> [Available records]
******************************
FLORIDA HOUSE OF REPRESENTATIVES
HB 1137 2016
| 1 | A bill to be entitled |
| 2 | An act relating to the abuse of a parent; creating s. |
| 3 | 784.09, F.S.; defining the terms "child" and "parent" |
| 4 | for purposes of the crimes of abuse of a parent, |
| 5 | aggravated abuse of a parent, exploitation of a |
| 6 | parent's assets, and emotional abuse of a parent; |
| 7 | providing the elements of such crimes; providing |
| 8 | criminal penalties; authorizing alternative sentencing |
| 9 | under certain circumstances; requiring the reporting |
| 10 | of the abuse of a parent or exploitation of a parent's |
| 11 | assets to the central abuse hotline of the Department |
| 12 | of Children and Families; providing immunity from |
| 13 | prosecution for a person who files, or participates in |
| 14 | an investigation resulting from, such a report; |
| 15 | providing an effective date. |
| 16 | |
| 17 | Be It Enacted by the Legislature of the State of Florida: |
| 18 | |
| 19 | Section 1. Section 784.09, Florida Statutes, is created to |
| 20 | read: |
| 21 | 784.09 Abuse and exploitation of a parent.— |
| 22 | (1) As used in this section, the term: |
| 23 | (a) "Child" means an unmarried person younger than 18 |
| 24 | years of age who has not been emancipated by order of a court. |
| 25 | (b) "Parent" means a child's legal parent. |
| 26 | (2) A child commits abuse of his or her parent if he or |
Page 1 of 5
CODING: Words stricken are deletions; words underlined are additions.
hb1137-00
******************************
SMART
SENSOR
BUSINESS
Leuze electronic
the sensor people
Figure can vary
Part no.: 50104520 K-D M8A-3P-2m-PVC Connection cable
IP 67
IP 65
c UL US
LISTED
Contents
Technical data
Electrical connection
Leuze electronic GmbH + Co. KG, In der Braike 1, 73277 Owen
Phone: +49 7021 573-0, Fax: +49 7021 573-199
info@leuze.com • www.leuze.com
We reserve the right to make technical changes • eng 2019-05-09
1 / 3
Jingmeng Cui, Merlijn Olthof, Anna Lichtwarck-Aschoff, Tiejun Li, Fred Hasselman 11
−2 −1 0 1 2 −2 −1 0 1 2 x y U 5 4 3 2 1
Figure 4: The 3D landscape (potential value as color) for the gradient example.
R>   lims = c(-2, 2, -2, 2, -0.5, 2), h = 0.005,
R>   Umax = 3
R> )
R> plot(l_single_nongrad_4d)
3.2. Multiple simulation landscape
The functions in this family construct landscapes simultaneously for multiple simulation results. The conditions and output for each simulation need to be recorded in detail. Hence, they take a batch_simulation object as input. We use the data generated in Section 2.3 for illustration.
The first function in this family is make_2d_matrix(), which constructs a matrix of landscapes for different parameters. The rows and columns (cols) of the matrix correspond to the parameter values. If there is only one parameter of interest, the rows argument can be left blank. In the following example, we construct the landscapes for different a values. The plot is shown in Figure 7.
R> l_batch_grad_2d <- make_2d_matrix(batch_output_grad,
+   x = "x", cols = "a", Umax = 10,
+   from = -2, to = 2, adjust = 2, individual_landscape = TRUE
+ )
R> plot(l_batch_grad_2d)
******************************
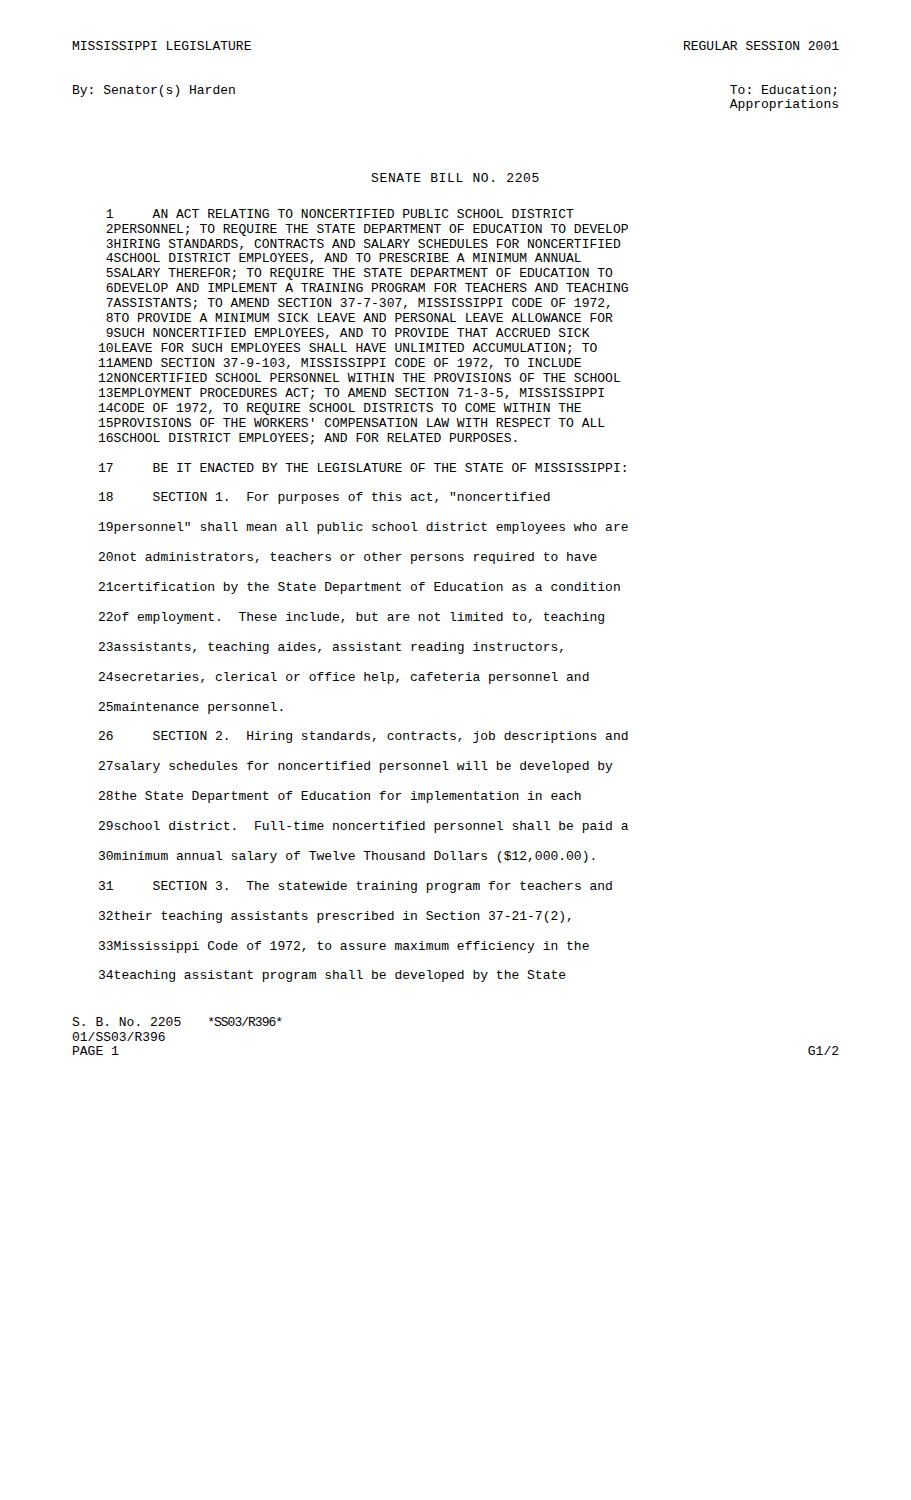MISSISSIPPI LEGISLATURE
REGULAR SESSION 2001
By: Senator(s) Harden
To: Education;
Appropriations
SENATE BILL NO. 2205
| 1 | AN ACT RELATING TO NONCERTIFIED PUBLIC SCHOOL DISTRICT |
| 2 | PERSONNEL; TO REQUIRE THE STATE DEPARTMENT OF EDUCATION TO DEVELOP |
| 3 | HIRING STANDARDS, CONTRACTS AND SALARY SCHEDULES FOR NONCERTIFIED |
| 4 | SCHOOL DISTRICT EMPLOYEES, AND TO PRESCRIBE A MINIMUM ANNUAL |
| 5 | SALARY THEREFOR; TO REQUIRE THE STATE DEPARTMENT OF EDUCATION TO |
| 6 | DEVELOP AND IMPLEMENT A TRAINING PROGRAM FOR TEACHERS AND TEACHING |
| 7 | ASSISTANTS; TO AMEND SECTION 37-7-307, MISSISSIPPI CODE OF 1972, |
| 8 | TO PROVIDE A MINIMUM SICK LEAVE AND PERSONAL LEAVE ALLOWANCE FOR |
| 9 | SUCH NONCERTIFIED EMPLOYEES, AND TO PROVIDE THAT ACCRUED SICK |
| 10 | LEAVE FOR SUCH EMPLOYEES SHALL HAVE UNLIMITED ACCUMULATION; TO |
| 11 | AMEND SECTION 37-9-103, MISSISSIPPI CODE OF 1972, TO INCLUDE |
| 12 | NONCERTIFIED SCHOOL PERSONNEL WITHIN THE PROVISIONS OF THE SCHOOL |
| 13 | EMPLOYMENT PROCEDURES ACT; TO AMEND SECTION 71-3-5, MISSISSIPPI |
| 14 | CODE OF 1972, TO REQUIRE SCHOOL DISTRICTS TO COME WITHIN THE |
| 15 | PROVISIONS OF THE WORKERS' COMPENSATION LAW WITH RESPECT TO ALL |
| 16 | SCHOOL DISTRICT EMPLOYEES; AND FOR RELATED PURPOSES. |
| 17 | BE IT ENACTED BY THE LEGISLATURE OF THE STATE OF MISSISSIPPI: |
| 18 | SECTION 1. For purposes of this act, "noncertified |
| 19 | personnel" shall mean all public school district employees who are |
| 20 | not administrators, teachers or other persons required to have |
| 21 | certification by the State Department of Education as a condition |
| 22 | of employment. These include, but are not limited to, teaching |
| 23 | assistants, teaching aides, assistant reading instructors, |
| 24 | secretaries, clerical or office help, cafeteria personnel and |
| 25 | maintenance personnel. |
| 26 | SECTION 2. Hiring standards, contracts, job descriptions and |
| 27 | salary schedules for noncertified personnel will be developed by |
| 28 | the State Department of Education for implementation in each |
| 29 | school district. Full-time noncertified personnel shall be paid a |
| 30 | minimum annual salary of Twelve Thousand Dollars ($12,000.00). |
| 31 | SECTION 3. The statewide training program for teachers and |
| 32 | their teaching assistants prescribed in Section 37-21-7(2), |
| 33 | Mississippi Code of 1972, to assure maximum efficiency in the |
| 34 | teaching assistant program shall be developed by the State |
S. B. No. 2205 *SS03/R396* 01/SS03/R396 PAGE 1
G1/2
******************************
Your reply is to repeat, unchanged, the lines above running from the one with "THE SCHOOL |" up to and including the one with "OF MISSISSIPPI: |".

> [Finished exercise]
| 12 | NONCERTIFIED SCHOOL PERSONNEL WITHIN THE PROVISIONS OF THE SCHOOL |
| 13 | EMPLOYMENT PROCEDURES ACT; TO AMEND SECTION 71-3-5, MISSISSIPPI |
| 14 | CODE OF 1972, TO REQUIRE SCHOOL DISTRICTS TO COME WITHIN THE |
| 15 | PROVISIONS OF THE WORKERS' COMPENSATION LAW WITH RESPECT TO ALL |
| 16 | SCHOOL DISTRICT EMPLOYEES; AND FOR RELATED PURPOSES. |
| 17 | BE IT ENACTED BY THE LEGISLATURE OF THE STATE OF MISSISSIPPI: |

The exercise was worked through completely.